Wozzeck (hat die Katze aufgefangen). Herr Doktor, sie beißt!

Doctor. Kerl! Er greift die Bestie so zärtlich an, als wär’s seine Großmutter.

Wozzeck. Herr Doctor, ich hab’ Zittern.

Doctor (ganz erfreut). Haha! schön, Wozzeck. (Reibt sich die Hände.)

Wozzeck. Mir wird dunkel!

Doktor (erscheint im Hofe, nimmt die Katze). Was seh’ ich, meine Herren? Eine neue Spezies Hasenlaus. Eine schönere Species als die bekannten. (Zieht eine Lupe heraus.) Hasenlaus, meine Herren! (Die Katze läuft fort.) Meine Herren! Das Thier hat keinen wissenschaftlichen Instinkt. Hasenlaus, die schönsten Exemplare trägt es im Pelzwerk. – Meine Herrn! Sie können dafür was Anderes sehen. Sehen Sie diesen Menschen!
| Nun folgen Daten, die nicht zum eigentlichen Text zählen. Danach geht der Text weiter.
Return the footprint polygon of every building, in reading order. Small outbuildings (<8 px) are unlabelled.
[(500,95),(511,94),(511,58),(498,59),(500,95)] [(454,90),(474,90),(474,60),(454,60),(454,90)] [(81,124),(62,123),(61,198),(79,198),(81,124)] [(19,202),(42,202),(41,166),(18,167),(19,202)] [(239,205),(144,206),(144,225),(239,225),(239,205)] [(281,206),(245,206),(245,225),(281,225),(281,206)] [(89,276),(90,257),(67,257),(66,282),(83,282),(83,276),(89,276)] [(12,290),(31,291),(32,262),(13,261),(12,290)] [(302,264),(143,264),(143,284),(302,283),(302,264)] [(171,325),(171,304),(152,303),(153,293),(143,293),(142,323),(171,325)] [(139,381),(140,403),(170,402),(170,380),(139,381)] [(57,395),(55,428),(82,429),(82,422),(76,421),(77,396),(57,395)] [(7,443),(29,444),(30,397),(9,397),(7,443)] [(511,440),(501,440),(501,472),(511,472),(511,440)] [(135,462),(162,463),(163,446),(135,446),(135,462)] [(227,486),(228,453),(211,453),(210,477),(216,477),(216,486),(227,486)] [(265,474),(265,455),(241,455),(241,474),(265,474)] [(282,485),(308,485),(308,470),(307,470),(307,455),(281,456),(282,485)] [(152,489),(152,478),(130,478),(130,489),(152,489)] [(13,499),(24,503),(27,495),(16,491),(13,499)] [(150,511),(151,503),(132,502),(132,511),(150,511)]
Seit einem Vierteljahr ißt er nichts als Erbsen! Bemerken Sie die Wirkung – fühlen einmal den ungleichen Puls, und dann die Augen –

Wozzeck. Herr Doktor, mir wird ganz dunkel! (Setzt sich.)

Doctor. Courage, Wozzeck, noch ein paar Tage, und dann ist’s fertig. Fühlen Sie, meine Herren, fühlen Sie! (Die Studenten betasten dem Wozzeck Schläfen, Puls und Brust.)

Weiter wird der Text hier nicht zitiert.